§ **DIRECTIVE**: Rewrite every line of the records as a JSON list of strings, one string per line, leaving out blank lines. Leave the pictures out of your answer.

(Dataset items)
····················

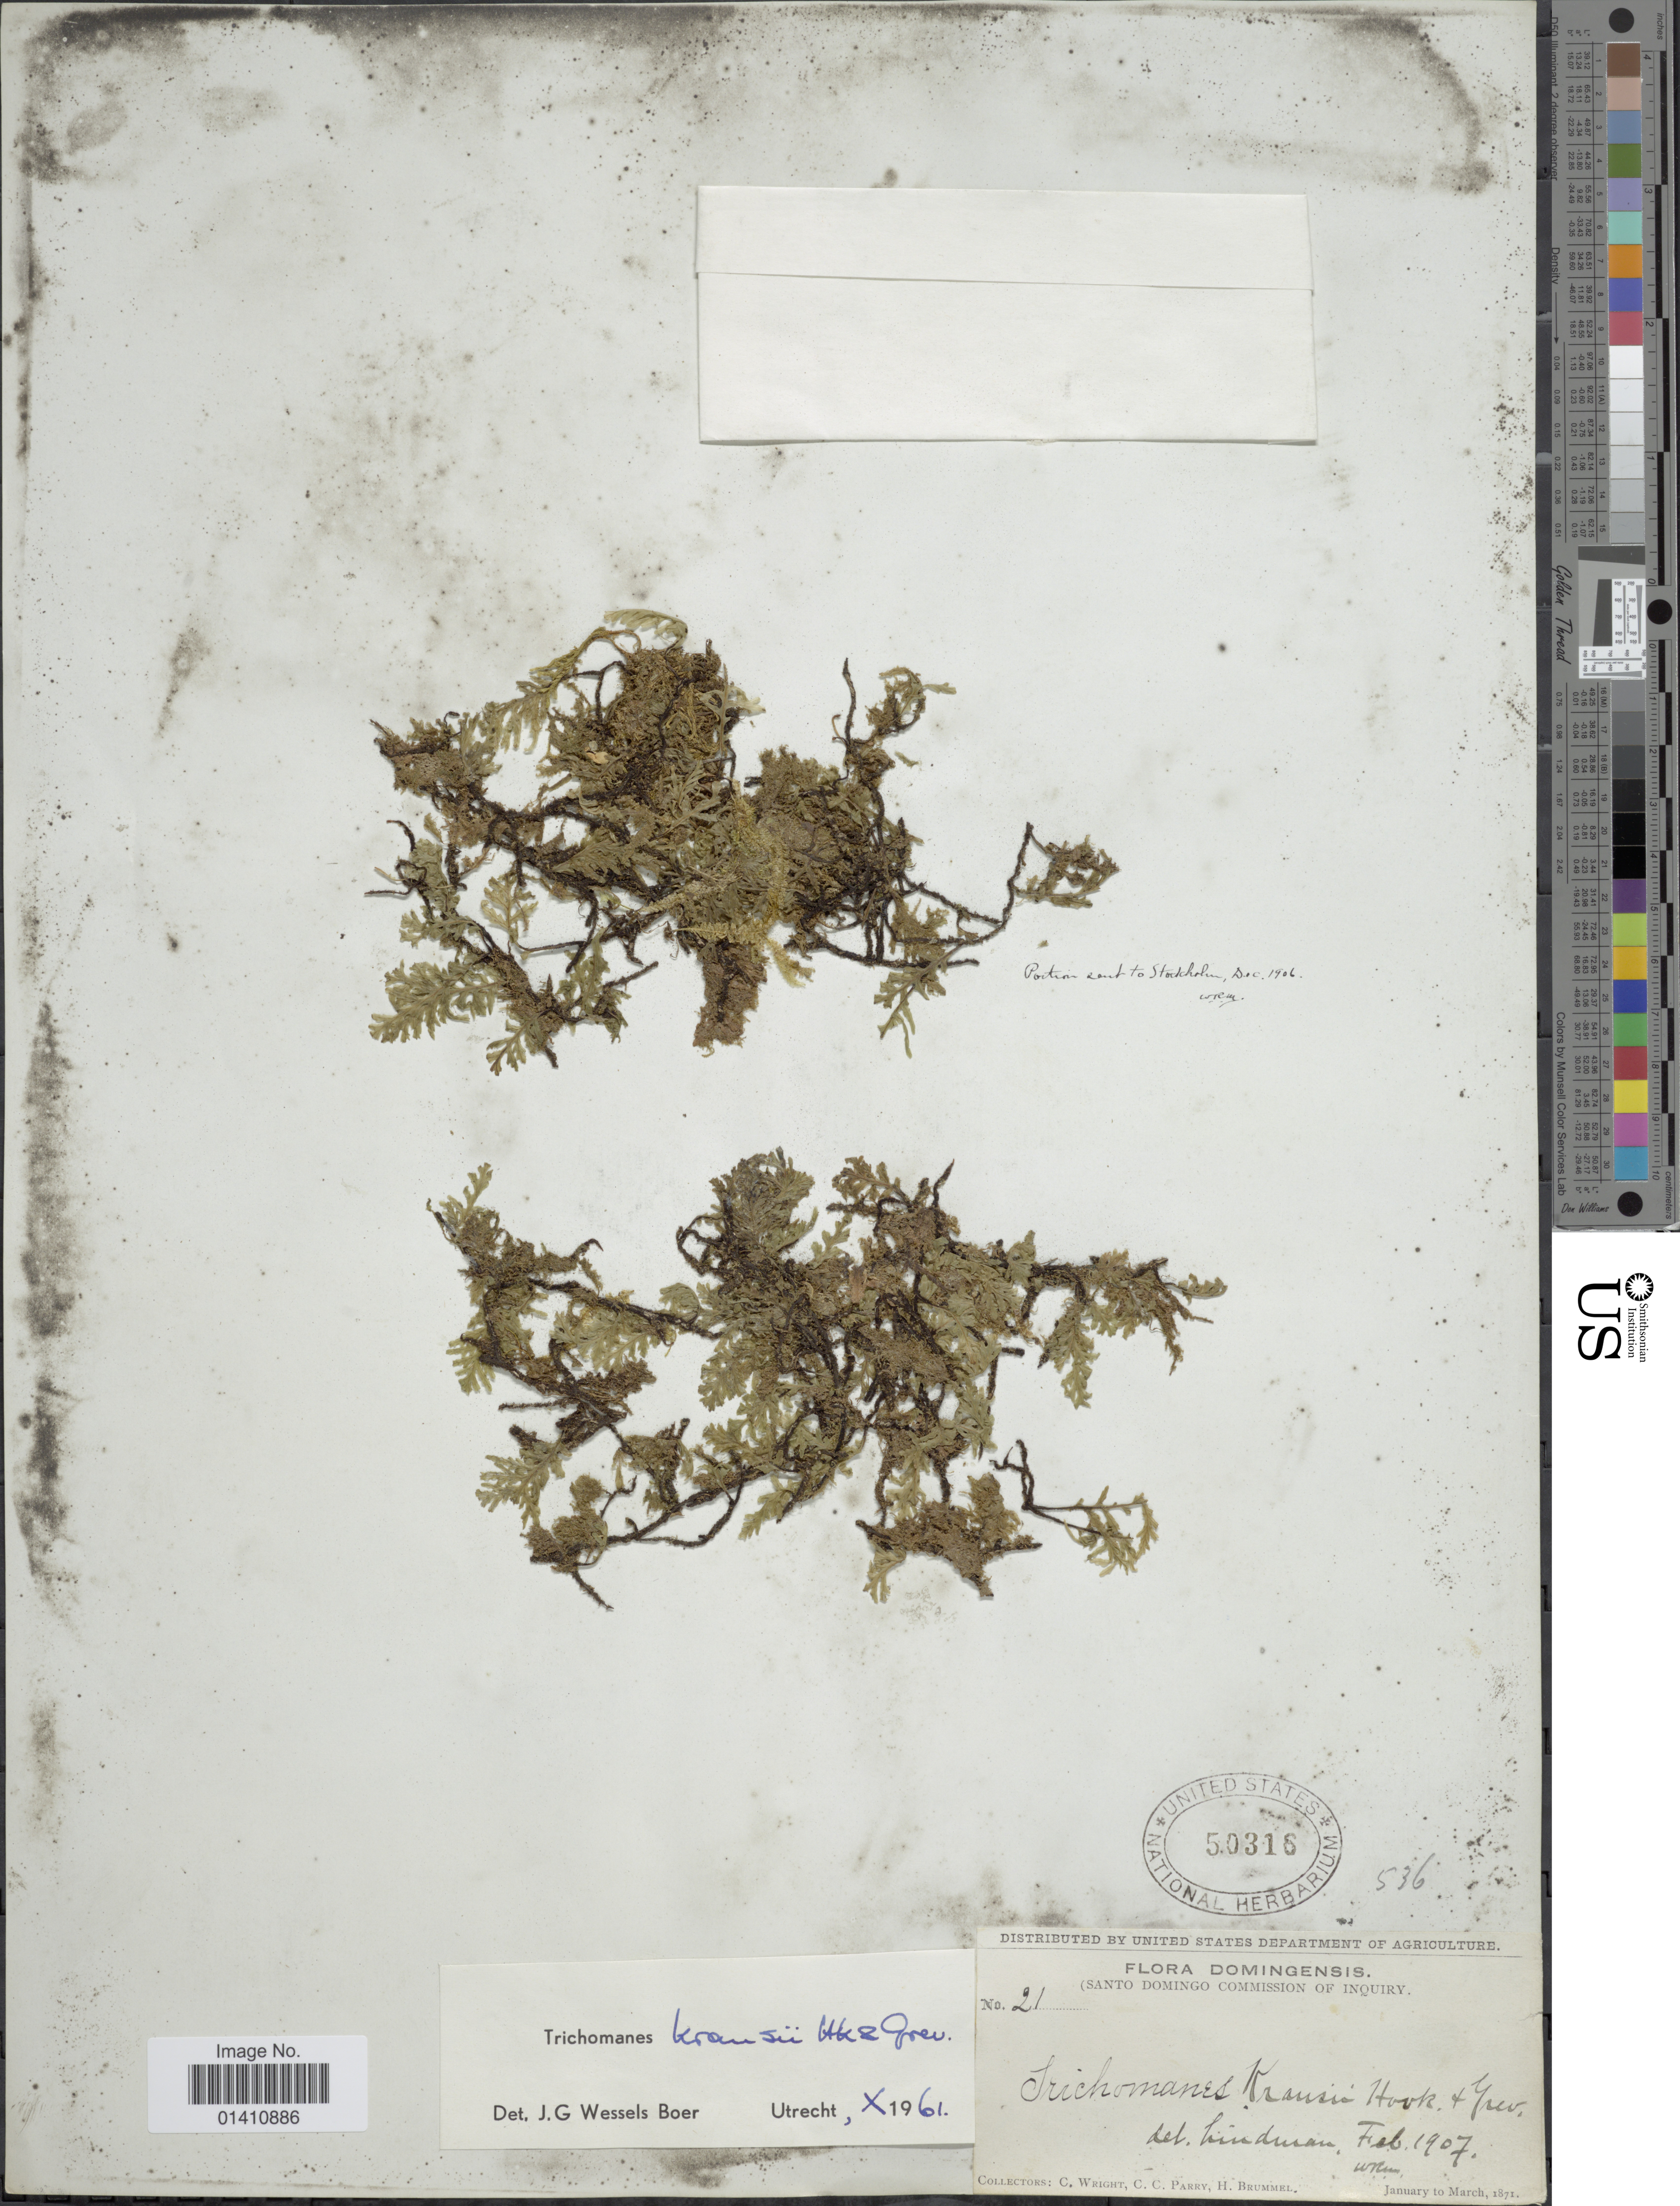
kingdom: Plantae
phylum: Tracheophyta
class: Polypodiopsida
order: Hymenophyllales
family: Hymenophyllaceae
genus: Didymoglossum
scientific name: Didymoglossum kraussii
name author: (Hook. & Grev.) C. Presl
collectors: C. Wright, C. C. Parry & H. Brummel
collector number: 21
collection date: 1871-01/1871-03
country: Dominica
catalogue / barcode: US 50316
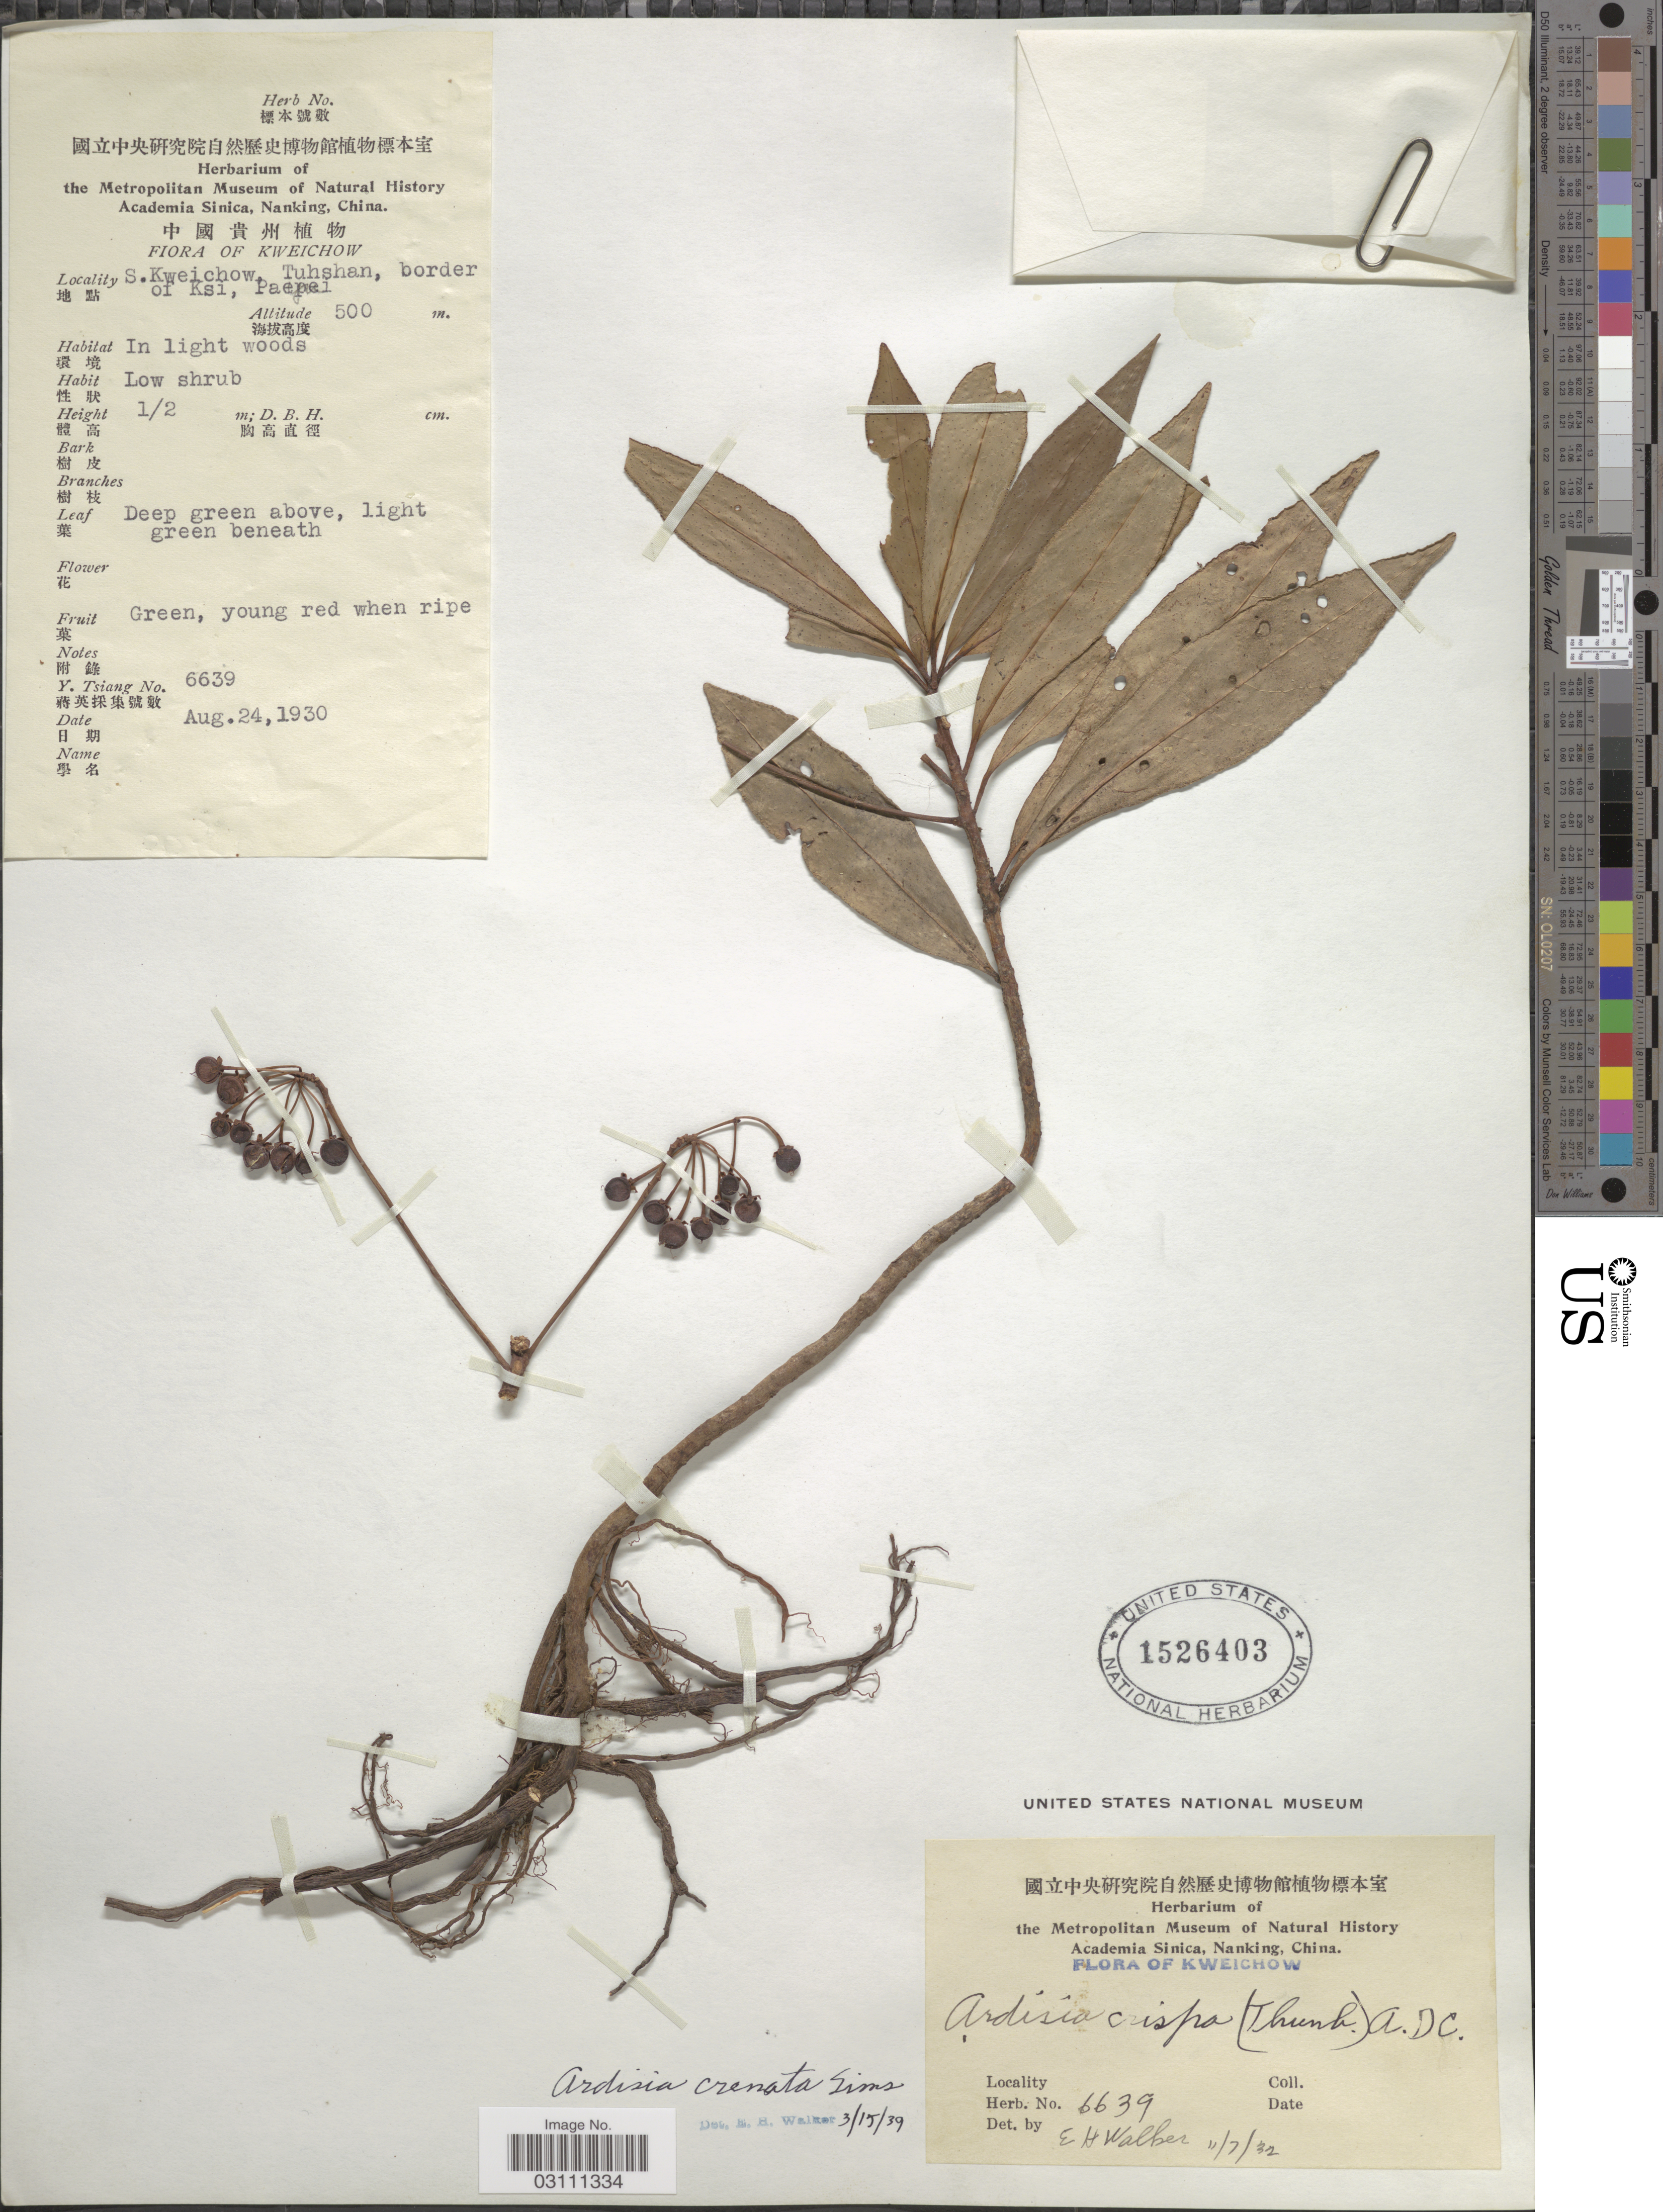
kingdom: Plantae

····················

§ **TASK RESPONSE**:
[
  "kingdom: Plantae",
  "phylum: Tracheophyta",
  "class: Polypodiopsida",
  "order: Hymenophyllales",
  "family: Hymenophyllaceae",
  "genus: Didymoglossum",
  "scientific name: Didymoglossum kraussii",
  "name author: (Hook. & Grev.) C. Presl",
  "collectors: C. Wright, C. C. Parry & H. Brummel",
  "collector number: 21",
  "collection date: 1871-01/1871-03",
  "country: Dominica",
  "catalogue / barcode: US 50316",
  "kingdom: Plantae"
]